Just south of the Arizona border, Sonora’s stunning 2,700 square-mile El Pinacate and Gran Desierto de Altar Biosphere Reserve is a vast desert landscape dotted with enormous craters, sand dunes and lava flows. In 2013, it was designated a UNESCO World Heritage site for its outstanding biodiversity, including endemic species like the Sonoran Pronghorn.
But conservation groups, including the Center for Biological Diversity, Wildlands Network and Greenpeace Mexico, along with the Tohono O’odham Tribe sent a petition to UNESCO Friday, Feb. 21, urging that it declare the reserve a World Heritage Site “in danger” because of border wall construction, which poses a threat to Sonoran wildlife by preventing cross-border migration and habitat use, and cuts through the route of a sacred cross-border journey of the Tohono O'odham.
“This is not just between the U.S. and Mexico. We’re talking about a World Heritage site," said Alejandro Olivera, Mexico’s representative for the Center of Biological Diversity. "Other countries need to get involved. It is in their hands to raise their voice and stop this wall construction."
This isn't the first letter the groups have sent to UNESCO. In May 2017 they also petitioned the World Heritage Committee to give El Pinacate “in danger" status because of the United States government's plans to construct a 30-foot high, impenetrable wall along the U.S.-Mexico border.
Now, the U.S. has issued contracts for construction of the new border barrier in areas just north of El Pinacate, running along the edge Organ Pipe Cactus National Monument and the Cabeza Prieta National Wildlife Refuge.

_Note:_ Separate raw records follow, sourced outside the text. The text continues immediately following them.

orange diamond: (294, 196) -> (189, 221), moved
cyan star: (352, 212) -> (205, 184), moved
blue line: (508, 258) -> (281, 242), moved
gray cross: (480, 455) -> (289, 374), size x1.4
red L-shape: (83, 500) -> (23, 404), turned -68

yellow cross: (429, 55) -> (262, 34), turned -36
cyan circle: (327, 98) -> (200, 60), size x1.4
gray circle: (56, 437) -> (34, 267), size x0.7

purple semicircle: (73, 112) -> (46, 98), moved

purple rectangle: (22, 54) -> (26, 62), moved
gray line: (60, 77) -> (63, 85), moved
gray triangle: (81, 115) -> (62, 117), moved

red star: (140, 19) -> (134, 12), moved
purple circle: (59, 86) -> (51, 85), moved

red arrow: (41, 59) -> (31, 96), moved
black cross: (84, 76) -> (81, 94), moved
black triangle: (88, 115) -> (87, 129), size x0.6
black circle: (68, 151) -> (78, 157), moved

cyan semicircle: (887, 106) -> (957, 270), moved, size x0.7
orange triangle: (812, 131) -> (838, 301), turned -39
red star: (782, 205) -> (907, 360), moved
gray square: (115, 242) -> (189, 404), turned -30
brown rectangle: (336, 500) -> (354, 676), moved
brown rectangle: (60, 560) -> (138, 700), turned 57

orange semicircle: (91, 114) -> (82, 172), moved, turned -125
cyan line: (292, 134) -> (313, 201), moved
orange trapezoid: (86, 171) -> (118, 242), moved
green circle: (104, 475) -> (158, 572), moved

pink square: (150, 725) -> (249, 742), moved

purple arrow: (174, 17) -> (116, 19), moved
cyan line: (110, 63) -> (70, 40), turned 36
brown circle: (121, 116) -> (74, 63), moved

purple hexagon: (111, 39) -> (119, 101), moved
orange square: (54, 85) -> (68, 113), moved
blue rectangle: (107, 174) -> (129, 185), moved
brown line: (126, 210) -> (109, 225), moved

"The U.S. border wall is no longer merely a plan – the wall has already begun to divide the ecologically-critical Sonoran habitat that El Pinacate was designated, in part, to protect," the groups wrote in the letter sent Friday. "Urgent action is needed by the (World Heritage) Committee to consider and recommend measures to mitigate the wall’s impacts on El Pinacate."
Olivera added that the committee could consider providing "in danger" status as soon as this summer. In the meantime, the Center For Biological Diversity is also suing the government to halt further border wall construction.